-- MATERIAL FOR THIS TASK follows --

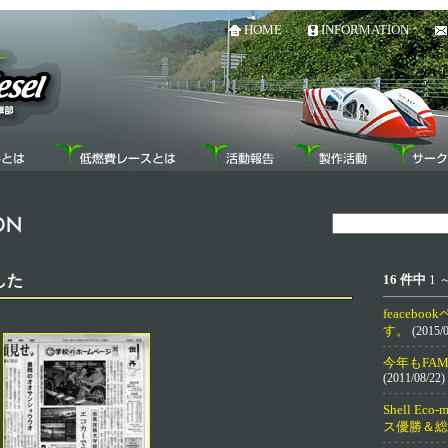
HOME
INFORMATION
した
16 件中
1 
feaceb
す。
(2015/0
今年もFA
(2011/08/22)
Shell Eco-
ス優勝＆総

-- MATERIAL FOR THIS TASK concluded --

◆ **WHAT TO PRODUCE**
Could you convert every text line in the records above into a JSON list of strings, one string per line, with blank lines omitted? Leave the pictures out of the answer.

◆ **THE COMPLETED TASK**
[
  "HOME",
  "INFORMATION",
  "した",
  "16 件中",
  "1 ",
  "feaceb",
  "す。",
  "(2015/0",
  "今年もFA",
  "(2011/08/22)",
  "Shell Eco-",
  "ス優勝＆総"
]